Transcriptomic response of Escherichia coli O157:H7 to oxidative stress

Abstract

Chlorinated water is commonly used in industrial operations to wash and sanitize fresh-cut, minimally processed produce. Here we compared 42 human outbreak strains that represented nine distinct Escherichia coli O157:H7 genetic lineages (or clades) for their relative resistance to chlorine treatment. A quantitative measurement of resistance was made by comparing the extension of the lag phase during growth of each strain under exposure to sublethal concentrations of sodium hypochlorite in Luria-Bertani or brain heart infusion broth. Strains in clade 8 showed significantly (P < 0.05) higher resistance to chlorine than strains from other clades of E. coli O157:H7. To further explore how E. coli O157:H7 responds to oxidative stress at transcriptional levels, we analyzed the global gene expression profiles of two strains, TW14359 (clade 8; associated with the 2006 spinach outbreak) and Sakai (clade 1; associated with the 1996 radish sprout outbreak), under sodium hypochlorite or hydrogen peroxide treatment. We found over 380 genes were differentially expressed (more than twofold; P < 0.05) after exposure to low levels of chlorine or hydrogen peroxide. Significantly upregulated genes included several regulatory genes responsive to oxidative stress, genes encoding putative oxidoreductases, and genes associated with cysteine biosynthesis, iron-sulfur cluster assembly, and antibiotic resistance. Identification of E. coli O157:H7 strains with enhanced resistance to chlorine decontamination and analysis of their transcriptomic response to oxidative stress may improve our basic understanding of the survival strategy of this human enteric pathogen on fresh produce during minimal processing.

FIG. 1.

Box plot of extended lag phase of 42 E. coli O157:H7 strains under chlorine treatment. The chlorine concentration was made at 5.0 μl sodium hypochlorite stock solution per 1 ml LB broth. Boxes represent the 25th to the 75th percentile of extended lag phase values (in hours) of E. coli O157:H7 strains belonging to clade 1, clade 2, clades 3 and 4, clade 5, clade 6, clade 7, clade 8, and clade 9, respectively. The triangles in the boxes for clades 1 and 8 indicate the mean values of extended lag phases of Sakai and TW14359, respectively.

FIG. 2.

Heat maps comparing the expression profiles of 284 stress-related genes in Sakai (SK) and TW14359 (TW) under chlorine and hydrogen peroxide treatments. Genes that are functionally associated with bacterial stress response were chosen for hierarchical clustering analysis. The fold change value for each gene was converted to the log₂ value. A pseudocolor scale from red to green shows log₂ values ranging from 3.7 (equivalent to 13-fold upregulation) to −2.3 (equivalent to fivefold downregulation).
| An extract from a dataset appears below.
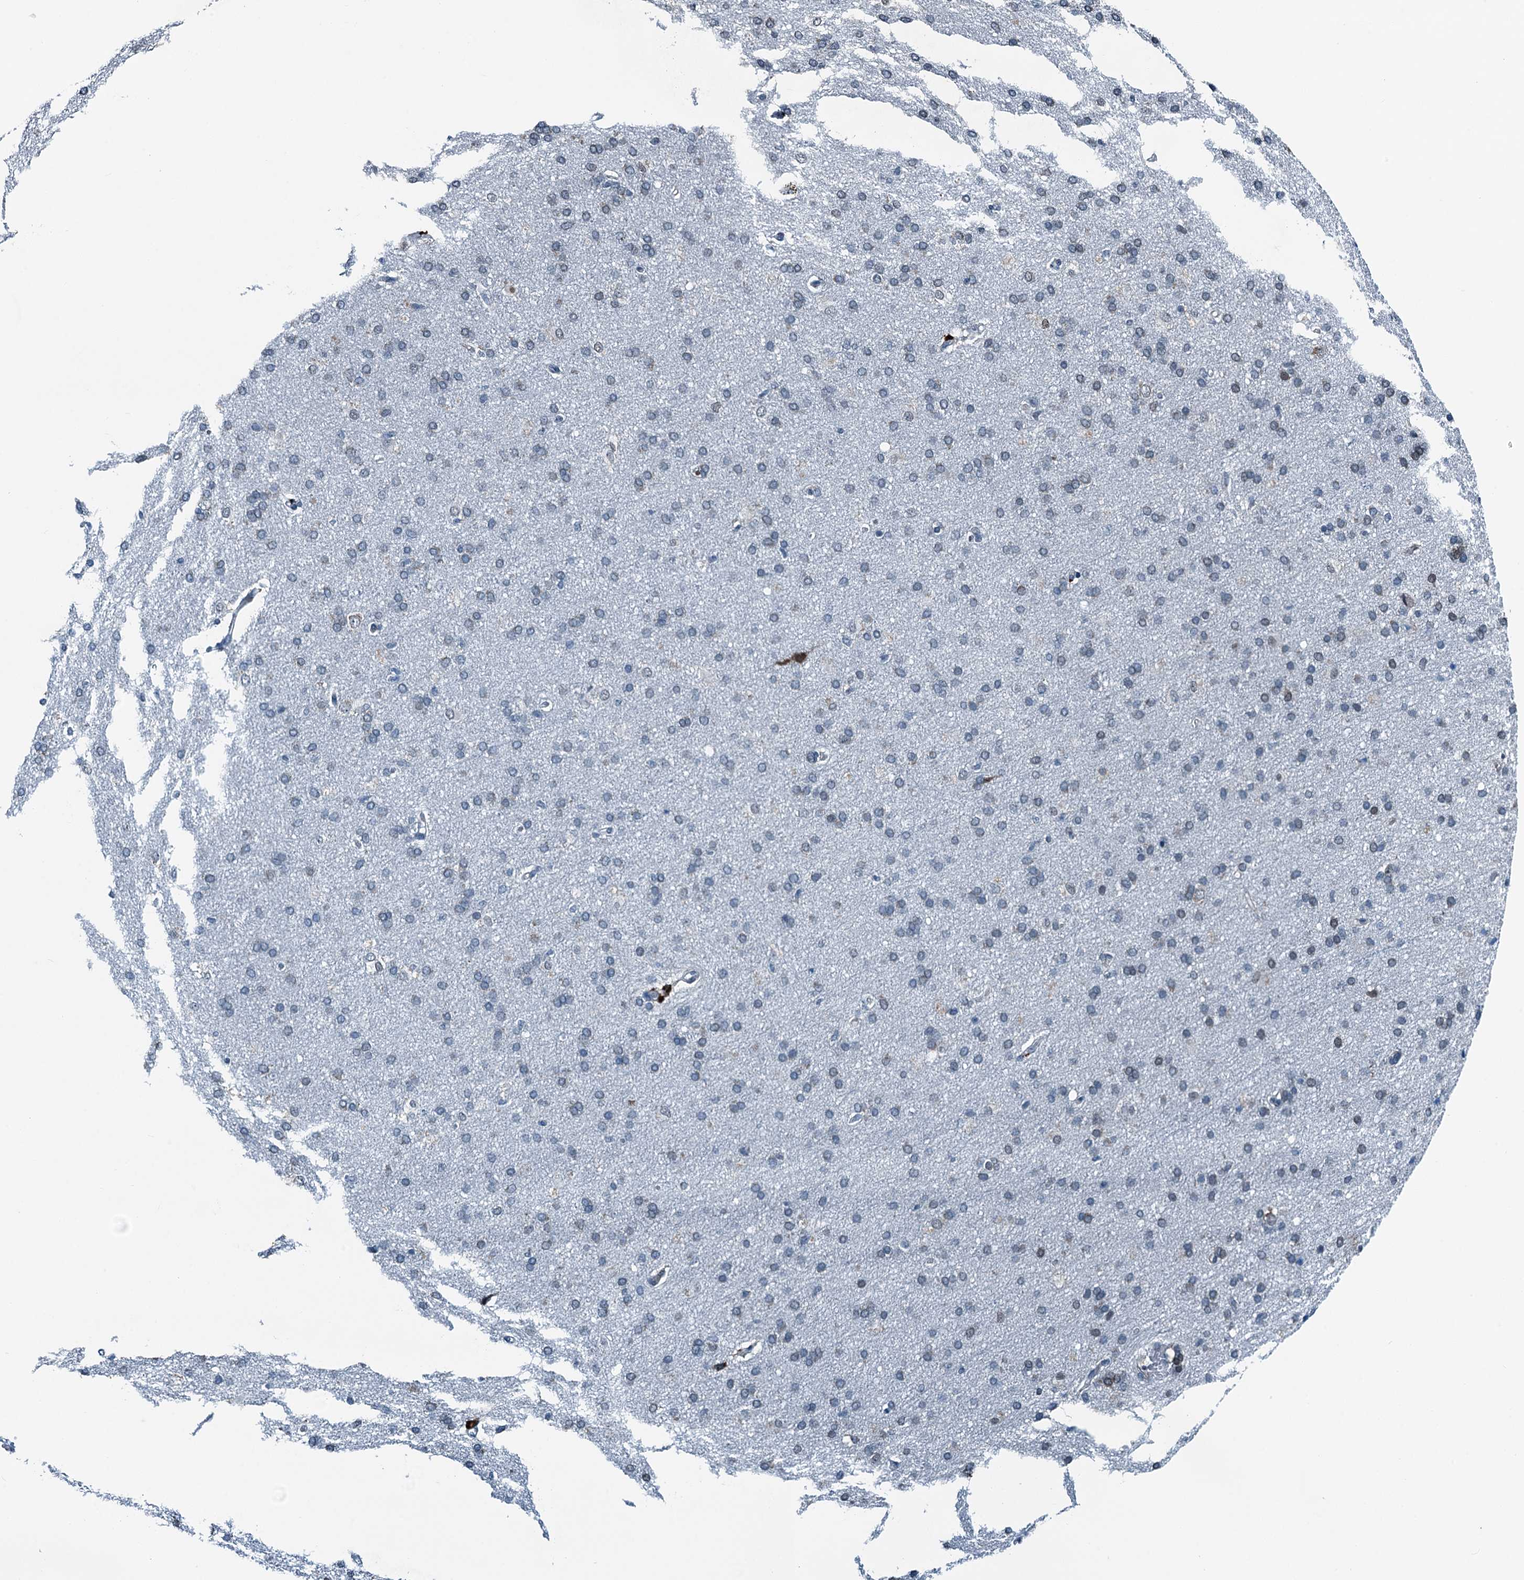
{"staining": {"intensity": "negative", "quantity": "none", "location": "none"}, "tissue": "cerebral cortex", "cell_type": "Endothelial cells", "image_type": "normal", "snomed": [{"axis": "morphology", "description": "Normal tissue, NOS"}, {"axis": "topography", "description": "Cerebral cortex"}], "caption": "A micrograph of cerebral cortex stained for a protein shows no brown staining in endothelial cells.", "gene": "TAMALIN", "patient": {"sex": "male", "age": 62}}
The genes were divided into six functional groups, A to F. (A) Genes directly involved in environmental stress. (B) Genes encoding the Fe-S assembly and repair system, the thiol-redox system, and other Fe-S cluster containing proteins. (C) Genes involved in cysteine synthesis and transport. (D) Genes encoding heat shock and cold shock proteins. (E) Genes encoding outer membrane proteins and transporters. (F) Virulence genes and biofilm-related genes.

FIG. 3.

Correlation of gene expression fold change generated by the DNA chip and qRT-PCR for 12 selected genes. The fold change value was converted to the log₂ values for comparison.